_Exercise_
Given the entries that follow, write out exactly the lines starting at the one containing "(3,3'-diaminobenzidine) immunohistochemical staining" and ending at the one containing "photomicrograph of neoplastic", both ends included, and only those.

_Provided information_
###
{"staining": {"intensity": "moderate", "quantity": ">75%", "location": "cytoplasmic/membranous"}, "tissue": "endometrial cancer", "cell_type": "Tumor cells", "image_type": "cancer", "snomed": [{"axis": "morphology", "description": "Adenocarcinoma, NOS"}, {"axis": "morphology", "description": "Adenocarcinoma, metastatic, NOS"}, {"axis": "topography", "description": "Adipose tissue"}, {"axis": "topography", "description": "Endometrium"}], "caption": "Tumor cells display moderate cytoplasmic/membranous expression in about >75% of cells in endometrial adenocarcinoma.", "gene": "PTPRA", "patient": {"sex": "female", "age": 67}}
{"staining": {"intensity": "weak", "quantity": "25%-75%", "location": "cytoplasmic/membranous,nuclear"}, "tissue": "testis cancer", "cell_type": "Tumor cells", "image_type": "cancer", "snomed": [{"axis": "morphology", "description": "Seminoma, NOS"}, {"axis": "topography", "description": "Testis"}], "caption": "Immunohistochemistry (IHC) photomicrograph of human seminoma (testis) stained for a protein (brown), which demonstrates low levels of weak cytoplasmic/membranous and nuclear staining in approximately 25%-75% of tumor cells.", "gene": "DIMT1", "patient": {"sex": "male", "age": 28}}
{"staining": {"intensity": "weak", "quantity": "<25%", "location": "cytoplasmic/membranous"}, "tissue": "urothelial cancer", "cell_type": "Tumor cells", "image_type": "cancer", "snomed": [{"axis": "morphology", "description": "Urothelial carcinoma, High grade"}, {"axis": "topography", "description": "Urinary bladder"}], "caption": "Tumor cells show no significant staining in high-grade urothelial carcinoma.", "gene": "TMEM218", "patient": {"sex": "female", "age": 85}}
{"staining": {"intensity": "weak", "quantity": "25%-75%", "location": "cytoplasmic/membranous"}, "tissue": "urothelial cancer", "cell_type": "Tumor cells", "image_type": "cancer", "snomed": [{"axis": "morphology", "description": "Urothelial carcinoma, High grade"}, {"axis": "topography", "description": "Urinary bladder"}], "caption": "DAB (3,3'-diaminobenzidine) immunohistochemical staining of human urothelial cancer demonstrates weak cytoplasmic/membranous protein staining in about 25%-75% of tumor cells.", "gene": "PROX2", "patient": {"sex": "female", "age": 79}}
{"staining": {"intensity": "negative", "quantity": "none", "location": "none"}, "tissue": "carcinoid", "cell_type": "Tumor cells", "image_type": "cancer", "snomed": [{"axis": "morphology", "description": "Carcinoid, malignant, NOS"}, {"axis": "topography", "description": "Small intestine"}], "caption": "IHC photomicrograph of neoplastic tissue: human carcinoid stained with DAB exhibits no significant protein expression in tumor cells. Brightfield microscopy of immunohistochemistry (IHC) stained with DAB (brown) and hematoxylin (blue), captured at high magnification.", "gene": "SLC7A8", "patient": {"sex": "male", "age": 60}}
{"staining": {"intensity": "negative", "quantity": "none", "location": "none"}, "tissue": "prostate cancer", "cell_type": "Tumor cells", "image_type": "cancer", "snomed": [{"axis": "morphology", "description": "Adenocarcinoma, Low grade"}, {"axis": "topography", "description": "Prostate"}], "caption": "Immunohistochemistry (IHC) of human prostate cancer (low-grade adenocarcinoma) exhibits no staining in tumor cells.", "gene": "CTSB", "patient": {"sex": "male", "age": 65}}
###
_Result_
{"staining": {"intensity": "weak", "quantity": "25%-75%", "location": "cytoplasmic/membranous"}, "tissue": "urothelial cancer", "cell_type": "Tumor cells", "image_type": "cancer", "snomed": [{"axis": "morphology", "description": "Urothelial carcinoma, High grade"}, {"axis": "topography", "description": "Urinary bladder"}], "caption": "DAB (3,3'-diaminobenzidine) immunohistochemical staining of human urothelial cancer demonstrates weak cytoplasmic/membranous protein staining in about 25%-75% of tumor cells.", "gene": "PROX2", "patient": {"sex": "female", "age": 79}}
{"staining": {"intensity": "negative", "quantity": "none", "location": "none"}, "tissue": "carcinoid", "cell_type": "Tumor cells", "image_type": "cancer", "snomed": [{"axis": "morphology", "description": "Carcinoid, malignant, NOS"}, {"axis": "topography", "description": "Small intestine"}], "caption": "IHC photomicrograph of neoplastic tissue: human carcinoid stained with DAB exhibits no significant protein expression in tumor cells. Brightfield microscopy of immunohistochemistry (IHC) stained with DAB (brown) and hematoxylin (blue), captured at high magnification.", "gene": "SLC7A8", "patient": {"sex": "male", "age": 60}}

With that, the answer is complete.